溫檸隨著霍清硯的目光看過去,是她的第一個手藝作品《冬梅》,不算特別優秀的作品,還存在不少瑕疵。

因為是第一個成形的作品,比較有紀念意義。

溫檸沒處理,就一直保留到現在。

霍清硯看的認真,溫檸不太清楚他是覺得很好看隻是單純的欣賞入迷,還是見物想到了什麽過去的人和過去的事。

溫檸伸手,輕輕的扯了扯霍清硯的袖子。

霍清硯側頭看溫檸時,她的小手迅速收回去。

溫檸指著客廳茶幾的茶杯,霍清硯順著她手指的方向看過去,說了一句“不著急”,而後繼續看著栩栩如生的梅花枝條。

看作品,就知道它的主人心靈手巧。

霍清硯問:“我可以碰嗎?”

溫檸看出霍清硯是真的很有興趣,她點點頭。

霍清硯把梅花枝條很小心的拿下來,梅花的花瓣不知道是用什麽線做成的。

他不太懂這個,虛心跟溫檸求教。

溫檸沒想到霍清硯這麽有興趣,讓她有種他想要學的錯覺。

溫檸手語問:“你很喜歡?”

霍清硯談不上很喜歡,隻是很欣賞,從陸果嘴裏知道溫檸是一名非遺纏花手藝人。

一個千金能沉下心不問名利也不浮躁,隻做自己感興趣的事。

這就很難能可貴。

霍清硯想到自己的母親,母親生前就很喜歡梅花,喜歡繡梅花,一直到去世,她手上繡的梅花圖都沒能繡完。

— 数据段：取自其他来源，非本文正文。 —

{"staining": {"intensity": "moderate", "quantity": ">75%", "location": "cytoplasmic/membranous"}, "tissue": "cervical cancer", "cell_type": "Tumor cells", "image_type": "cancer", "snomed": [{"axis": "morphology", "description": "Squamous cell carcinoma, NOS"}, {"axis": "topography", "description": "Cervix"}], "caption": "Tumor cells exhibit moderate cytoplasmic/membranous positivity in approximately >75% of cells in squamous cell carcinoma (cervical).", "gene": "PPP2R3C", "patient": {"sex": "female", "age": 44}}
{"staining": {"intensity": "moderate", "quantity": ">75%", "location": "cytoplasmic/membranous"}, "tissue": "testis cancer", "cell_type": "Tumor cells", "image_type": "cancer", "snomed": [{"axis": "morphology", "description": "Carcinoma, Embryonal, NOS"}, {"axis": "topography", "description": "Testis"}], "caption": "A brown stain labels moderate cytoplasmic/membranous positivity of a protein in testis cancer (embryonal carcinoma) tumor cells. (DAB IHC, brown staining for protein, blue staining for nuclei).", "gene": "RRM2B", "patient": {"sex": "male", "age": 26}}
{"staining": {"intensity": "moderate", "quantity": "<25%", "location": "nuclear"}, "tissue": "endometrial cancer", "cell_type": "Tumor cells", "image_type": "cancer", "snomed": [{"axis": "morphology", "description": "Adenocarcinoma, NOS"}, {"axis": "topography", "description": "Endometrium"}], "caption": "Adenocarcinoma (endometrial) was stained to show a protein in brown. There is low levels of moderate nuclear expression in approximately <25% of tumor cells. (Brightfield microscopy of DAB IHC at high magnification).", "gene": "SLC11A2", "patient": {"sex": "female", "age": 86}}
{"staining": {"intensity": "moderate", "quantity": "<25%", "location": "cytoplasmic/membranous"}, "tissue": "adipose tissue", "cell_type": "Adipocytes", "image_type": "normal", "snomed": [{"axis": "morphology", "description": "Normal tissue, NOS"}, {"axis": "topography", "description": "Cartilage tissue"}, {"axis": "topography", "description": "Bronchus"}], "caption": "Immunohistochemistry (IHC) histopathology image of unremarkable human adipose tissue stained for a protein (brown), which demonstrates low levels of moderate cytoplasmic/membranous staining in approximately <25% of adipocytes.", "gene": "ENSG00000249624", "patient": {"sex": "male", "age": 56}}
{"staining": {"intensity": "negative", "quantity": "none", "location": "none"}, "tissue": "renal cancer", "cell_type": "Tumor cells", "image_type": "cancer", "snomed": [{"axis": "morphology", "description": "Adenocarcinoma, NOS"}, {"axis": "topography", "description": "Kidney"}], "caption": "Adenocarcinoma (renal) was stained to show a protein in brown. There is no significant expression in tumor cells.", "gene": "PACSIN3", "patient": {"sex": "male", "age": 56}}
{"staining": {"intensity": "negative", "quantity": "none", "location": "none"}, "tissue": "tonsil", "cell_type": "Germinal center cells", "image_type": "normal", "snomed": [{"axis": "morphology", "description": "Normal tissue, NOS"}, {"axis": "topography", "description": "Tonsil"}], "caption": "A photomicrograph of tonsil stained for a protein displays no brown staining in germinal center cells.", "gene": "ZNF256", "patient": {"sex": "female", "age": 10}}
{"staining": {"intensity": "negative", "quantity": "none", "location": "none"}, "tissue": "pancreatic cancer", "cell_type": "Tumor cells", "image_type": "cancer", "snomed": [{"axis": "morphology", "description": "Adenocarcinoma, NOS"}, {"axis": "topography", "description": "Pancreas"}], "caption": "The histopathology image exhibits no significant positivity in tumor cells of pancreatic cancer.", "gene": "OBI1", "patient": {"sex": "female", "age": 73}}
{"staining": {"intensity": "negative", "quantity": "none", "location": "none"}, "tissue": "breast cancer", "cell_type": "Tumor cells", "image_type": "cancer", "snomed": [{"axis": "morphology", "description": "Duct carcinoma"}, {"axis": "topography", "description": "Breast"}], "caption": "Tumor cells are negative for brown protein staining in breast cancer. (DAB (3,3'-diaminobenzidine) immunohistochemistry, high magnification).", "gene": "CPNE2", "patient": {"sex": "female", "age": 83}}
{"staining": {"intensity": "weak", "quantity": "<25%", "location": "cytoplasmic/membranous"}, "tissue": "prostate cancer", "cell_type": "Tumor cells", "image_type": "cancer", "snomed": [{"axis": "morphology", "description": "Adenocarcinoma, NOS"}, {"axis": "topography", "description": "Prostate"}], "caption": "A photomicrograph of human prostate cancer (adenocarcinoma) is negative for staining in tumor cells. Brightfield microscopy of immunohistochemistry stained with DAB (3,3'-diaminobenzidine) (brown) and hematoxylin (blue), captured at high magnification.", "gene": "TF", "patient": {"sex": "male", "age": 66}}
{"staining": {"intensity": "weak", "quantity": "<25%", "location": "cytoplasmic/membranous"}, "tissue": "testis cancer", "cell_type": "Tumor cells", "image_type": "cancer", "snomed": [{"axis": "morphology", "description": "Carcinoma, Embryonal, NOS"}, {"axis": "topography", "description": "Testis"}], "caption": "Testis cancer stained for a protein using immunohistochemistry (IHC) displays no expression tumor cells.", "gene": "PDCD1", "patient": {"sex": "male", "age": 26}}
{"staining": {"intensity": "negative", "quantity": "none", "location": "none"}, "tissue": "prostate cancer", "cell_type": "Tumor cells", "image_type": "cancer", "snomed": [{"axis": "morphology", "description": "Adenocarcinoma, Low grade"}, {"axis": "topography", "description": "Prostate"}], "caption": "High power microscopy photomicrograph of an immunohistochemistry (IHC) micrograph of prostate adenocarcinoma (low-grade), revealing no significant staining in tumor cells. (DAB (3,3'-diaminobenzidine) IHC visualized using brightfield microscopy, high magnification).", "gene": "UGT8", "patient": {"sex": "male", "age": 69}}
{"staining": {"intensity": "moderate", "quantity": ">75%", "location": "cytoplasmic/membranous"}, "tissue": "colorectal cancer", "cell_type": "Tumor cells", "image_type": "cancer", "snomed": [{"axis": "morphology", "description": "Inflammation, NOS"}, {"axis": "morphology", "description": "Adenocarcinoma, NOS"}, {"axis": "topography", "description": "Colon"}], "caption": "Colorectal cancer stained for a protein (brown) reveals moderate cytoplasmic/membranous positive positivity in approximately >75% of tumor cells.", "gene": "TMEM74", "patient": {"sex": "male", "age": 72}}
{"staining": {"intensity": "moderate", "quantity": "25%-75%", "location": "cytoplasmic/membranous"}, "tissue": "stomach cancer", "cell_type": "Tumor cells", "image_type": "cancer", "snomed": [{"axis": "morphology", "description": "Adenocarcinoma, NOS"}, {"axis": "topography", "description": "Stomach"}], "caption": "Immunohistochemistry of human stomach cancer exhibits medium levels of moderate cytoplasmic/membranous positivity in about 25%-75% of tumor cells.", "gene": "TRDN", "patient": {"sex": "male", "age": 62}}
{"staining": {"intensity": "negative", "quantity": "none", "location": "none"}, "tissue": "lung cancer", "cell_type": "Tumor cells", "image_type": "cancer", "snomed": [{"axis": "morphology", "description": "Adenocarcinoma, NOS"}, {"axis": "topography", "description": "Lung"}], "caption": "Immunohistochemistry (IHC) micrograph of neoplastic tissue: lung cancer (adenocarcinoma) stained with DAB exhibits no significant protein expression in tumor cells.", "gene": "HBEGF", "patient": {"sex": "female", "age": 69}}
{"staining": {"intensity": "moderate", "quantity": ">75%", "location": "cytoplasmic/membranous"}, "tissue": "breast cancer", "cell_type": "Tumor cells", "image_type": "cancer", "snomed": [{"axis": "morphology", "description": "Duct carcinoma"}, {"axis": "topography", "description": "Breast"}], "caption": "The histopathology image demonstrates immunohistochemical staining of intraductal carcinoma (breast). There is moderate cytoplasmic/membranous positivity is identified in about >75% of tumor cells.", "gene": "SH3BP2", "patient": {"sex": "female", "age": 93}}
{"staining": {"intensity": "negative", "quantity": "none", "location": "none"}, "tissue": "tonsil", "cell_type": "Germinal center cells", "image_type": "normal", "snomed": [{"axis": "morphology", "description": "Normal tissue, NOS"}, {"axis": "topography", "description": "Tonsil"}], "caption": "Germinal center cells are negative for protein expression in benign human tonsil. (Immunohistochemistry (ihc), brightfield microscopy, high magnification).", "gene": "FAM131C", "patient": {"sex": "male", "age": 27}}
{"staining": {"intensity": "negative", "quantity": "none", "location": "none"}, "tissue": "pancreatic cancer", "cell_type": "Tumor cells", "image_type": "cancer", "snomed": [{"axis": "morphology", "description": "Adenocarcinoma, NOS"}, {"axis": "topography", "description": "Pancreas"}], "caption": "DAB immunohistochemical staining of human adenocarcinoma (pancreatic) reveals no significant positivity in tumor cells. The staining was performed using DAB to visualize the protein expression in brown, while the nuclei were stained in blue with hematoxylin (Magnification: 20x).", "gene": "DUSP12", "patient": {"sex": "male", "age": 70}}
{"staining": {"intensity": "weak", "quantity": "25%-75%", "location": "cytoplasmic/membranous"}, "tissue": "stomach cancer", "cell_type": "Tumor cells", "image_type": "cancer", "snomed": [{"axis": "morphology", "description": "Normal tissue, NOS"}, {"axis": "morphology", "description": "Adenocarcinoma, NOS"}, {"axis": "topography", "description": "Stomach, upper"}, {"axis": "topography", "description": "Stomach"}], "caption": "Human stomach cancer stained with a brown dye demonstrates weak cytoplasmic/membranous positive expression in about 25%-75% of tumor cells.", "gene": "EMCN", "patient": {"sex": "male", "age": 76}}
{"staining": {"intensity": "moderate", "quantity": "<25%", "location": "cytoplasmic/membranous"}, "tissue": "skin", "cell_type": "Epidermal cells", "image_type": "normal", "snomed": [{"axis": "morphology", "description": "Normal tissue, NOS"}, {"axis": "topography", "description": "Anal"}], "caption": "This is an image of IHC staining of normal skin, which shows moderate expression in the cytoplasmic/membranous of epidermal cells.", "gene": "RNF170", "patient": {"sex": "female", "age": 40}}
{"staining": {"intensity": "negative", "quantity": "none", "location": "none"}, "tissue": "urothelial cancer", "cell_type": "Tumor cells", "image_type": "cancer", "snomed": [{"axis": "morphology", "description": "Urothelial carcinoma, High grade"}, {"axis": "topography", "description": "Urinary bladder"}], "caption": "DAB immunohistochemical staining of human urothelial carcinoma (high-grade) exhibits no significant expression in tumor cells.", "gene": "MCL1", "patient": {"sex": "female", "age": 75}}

霍清硯掩去眼底的晦暗,看著溫檸明亮的眼睛,溫和的點頭。

“喜歡。”

溫檸聽到這個答案很開心,由內心上綻放出的笑容。

身邊的人,無論是家裏的長輩還是方慕白,都覺得她身為手藝人是不體麵也上不了台麵的,但霍清硯不一樣。

他是第一個稱讚,也是第一個用心欣賞她作品的異性。

溫檸沒忍住雀躍的心情,和願意懂的人分享:“這是我第一個手藝品,我很喜歡梅花,盛開在冬天,不畏嚴寒。”

“你看這邊,”溫檸把缺點大方的指出來,“花瓣線條不均,有了瑕疵,不能算是合格的作品,所以我就自己留下來保留著。”

霍清硯耐心聽完,問她:“多少錢?”

溫檸以為他在問市場價錢,搖頭回答:“有瑕疵的手藝品是廢的,並不值錢。”

“我覺得很好,可能我是外行人,看不出瑕疵,隻覺得你做的很美。”

霍清硯客觀的陳述事實,見溫檸眼神變得更亮,他嗓音徐徐說:“人生的大事就那麽幾件,今天算是一件。”

“所以,霍太太,要不要送我一件禮物?”

溫檸一時沒反應過來,眼神茫然:“?”

霍清硯把綻放的冬梅放回去,徑直走到沙發坐下,端起其中一杯茶抿了口,抬頭看向溫檸,勾手招呼她過去,怕了拍旁邊位置。

家裏的單人沙發被挪到陽台,客廳隻有一個長沙發,要和他坐一起嗎?

溫檸想到又不是在車上沒坐過,放緩呼吸走到沙發跟前坐下,沒離霍清硯太近。

兩人間保持著一段距離。

霍清硯看出溫檸的不自在,她很緊張,到底是個小她六歲的年輕女孩,他們之間又不熟悉,怕他也很正常。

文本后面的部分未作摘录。